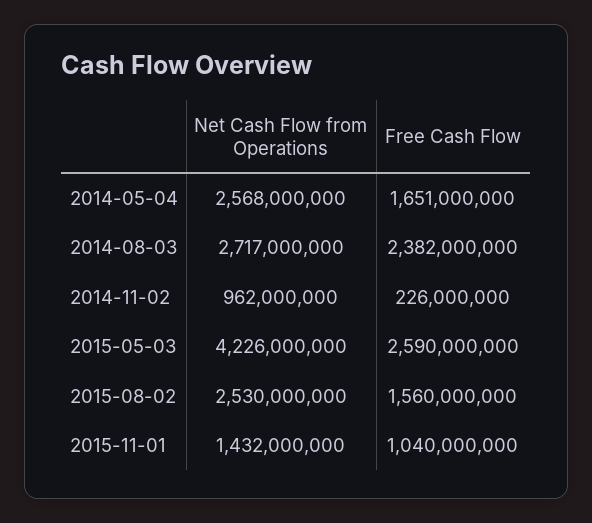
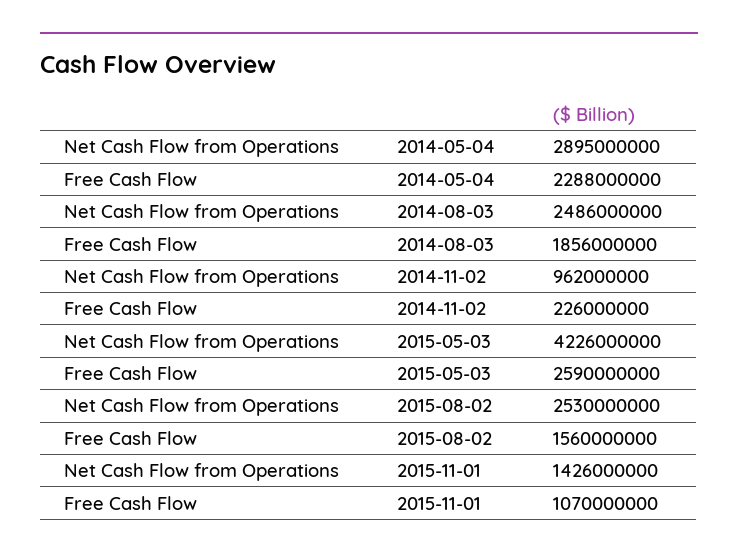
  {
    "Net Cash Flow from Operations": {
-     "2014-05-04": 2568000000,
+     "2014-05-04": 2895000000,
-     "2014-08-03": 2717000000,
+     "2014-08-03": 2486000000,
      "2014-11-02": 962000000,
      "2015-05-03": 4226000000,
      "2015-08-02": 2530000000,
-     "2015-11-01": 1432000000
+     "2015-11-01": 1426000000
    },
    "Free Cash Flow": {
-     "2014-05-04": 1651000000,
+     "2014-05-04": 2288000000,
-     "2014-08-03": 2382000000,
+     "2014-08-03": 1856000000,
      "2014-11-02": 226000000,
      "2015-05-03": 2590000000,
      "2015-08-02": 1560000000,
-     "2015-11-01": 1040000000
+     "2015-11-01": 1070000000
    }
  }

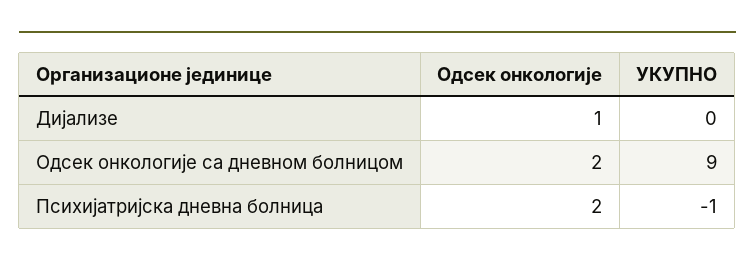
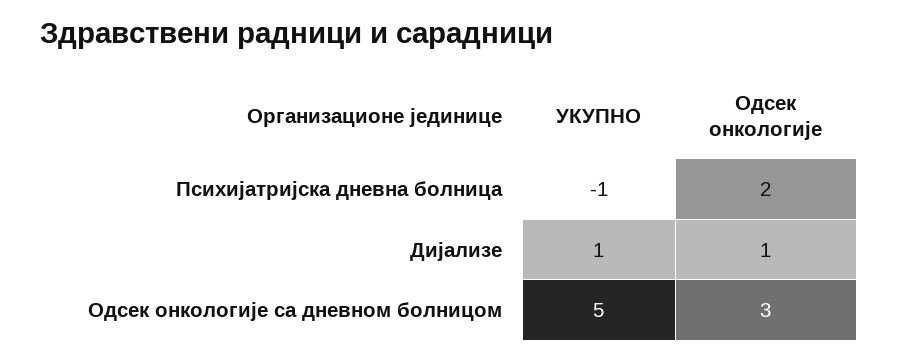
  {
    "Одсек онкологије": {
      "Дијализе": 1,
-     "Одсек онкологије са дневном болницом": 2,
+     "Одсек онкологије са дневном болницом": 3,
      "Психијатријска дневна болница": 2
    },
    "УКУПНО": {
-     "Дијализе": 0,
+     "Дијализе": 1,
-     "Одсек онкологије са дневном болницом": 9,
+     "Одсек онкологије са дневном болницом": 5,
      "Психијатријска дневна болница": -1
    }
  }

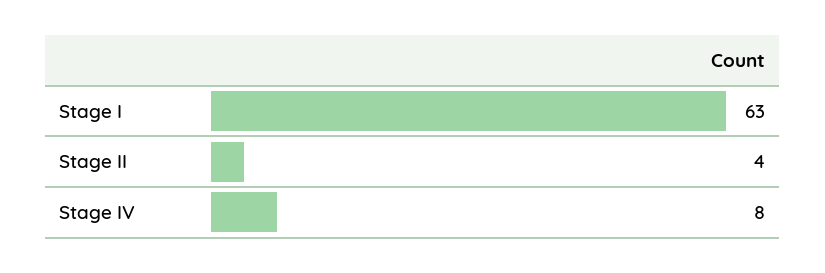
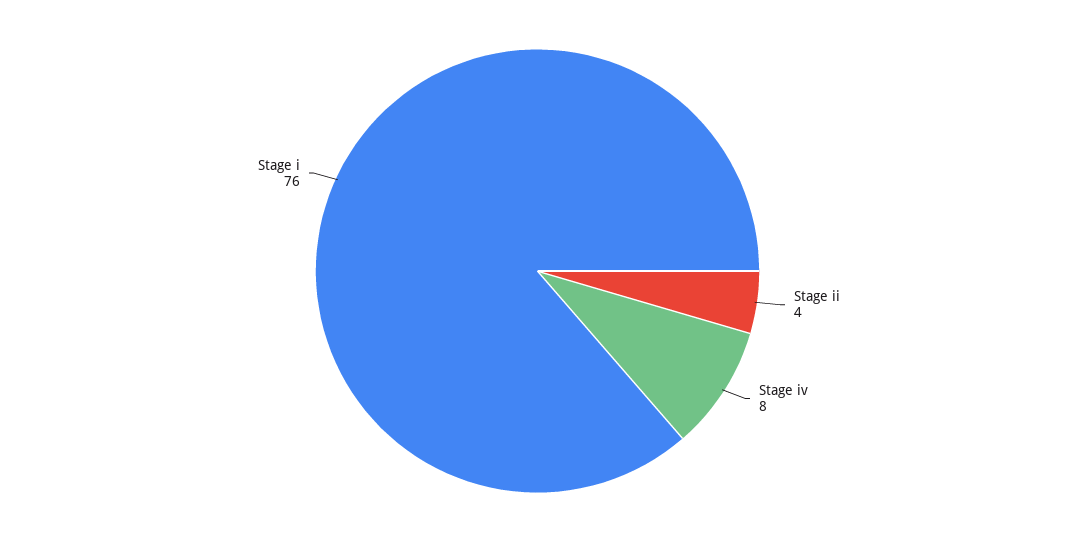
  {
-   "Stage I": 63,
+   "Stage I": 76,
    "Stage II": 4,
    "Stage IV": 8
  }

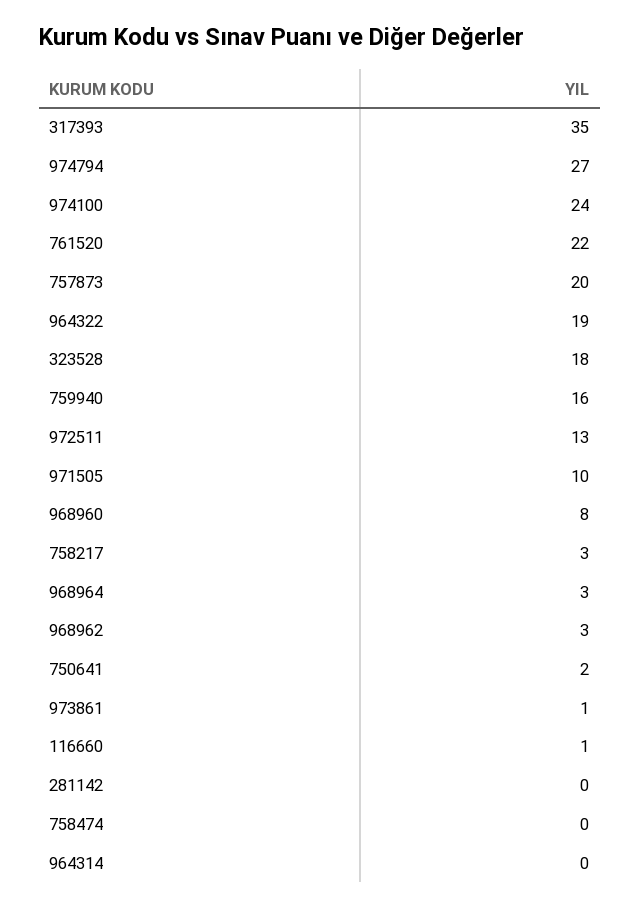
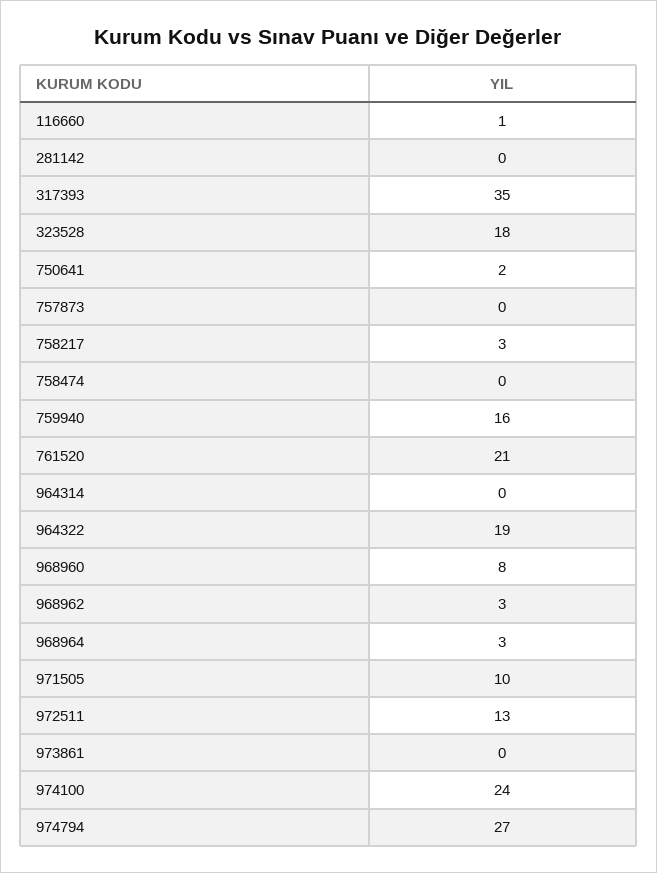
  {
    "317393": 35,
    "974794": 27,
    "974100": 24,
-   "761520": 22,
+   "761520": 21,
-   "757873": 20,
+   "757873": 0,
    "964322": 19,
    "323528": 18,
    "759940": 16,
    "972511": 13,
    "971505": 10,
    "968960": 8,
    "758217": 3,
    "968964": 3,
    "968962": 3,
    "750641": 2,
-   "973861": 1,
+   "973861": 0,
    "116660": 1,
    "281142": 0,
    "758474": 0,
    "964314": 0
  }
━━━━━━━━━━━━━━━━
_EXERCISE_. All of the entries above need to be repeated exactly, minus the pictures.

_RESPONSE FOR THIS EXERCISE_.
  {
    "Net Cash Flow from Operations": {
-     "2014-05-04": 2568000000,
+     "2014-05-04": 2895000000,
-     "2014-08-03": 2717000000,
+     "2014-08-03": 2486000000,
      "2014-11-02": 962000000,
      "2015-05-03": 4226000000,
      "2015-08-02": 2530000000,
-     "2015-11-01": 1432000000
+     "2015-11-01": 1426000000
    },
    "Free Cash Flow": {
-     "2014-05-04": 1651000000,
+     "2014-05-04": 2288000000,
-     "2014-08-03": 2382000000,
+     "2014-08-03": 1856000000,
      "2014-11-02": 226000000,
      "2015-05-03": 2590000000,
      "2015-08-02": 1560000000,
-     "2015-11-01": 1040000000
+     "2015-11-01": 1070000000
    }
  }

  {
    "Одсек онкологије": {
      "Дијализе": 1,
-     "Одсек онкологије са дневном болницом": 2,
+     "Одсек онкологије са дневном болницом": 3,
      "Психијатријска дневна болница": 2
    },
    "УКУПНО": {
-     "Дијализе": 0,
+     "Дијализе": 1,
-     "Одсек онкологије са дневном болницом": 9,
+     "Одсек онкологије са дневном болницом": 5,
      "Психијатријска дневна болница": -1
    }
  }

  {
-   "Stage I": 63,
+   "Stage I": 76,
    "Stage II": 4,
    "Stage IV": 8
  }

  {
    "317393": 35,
    "974794": 27,
    "974100": 24,
-   "761520": 22,
+   "761520": 21,
-   "757873": 20,
+   "757873": 0,
    "964322": 19,
    "323528": 18,
    "759940": 16,
    "972511": 13,
    "971505": 10,
    "968960": 8,
    "758217": 3,
    "968964": 3,
    "968962": 3,
    "750641": 2,
-   "973861": 1,
+   "973861": 0,
    "116660": 1,
    "281142": 0,
    "758474": 0,
    "964314": 0
  }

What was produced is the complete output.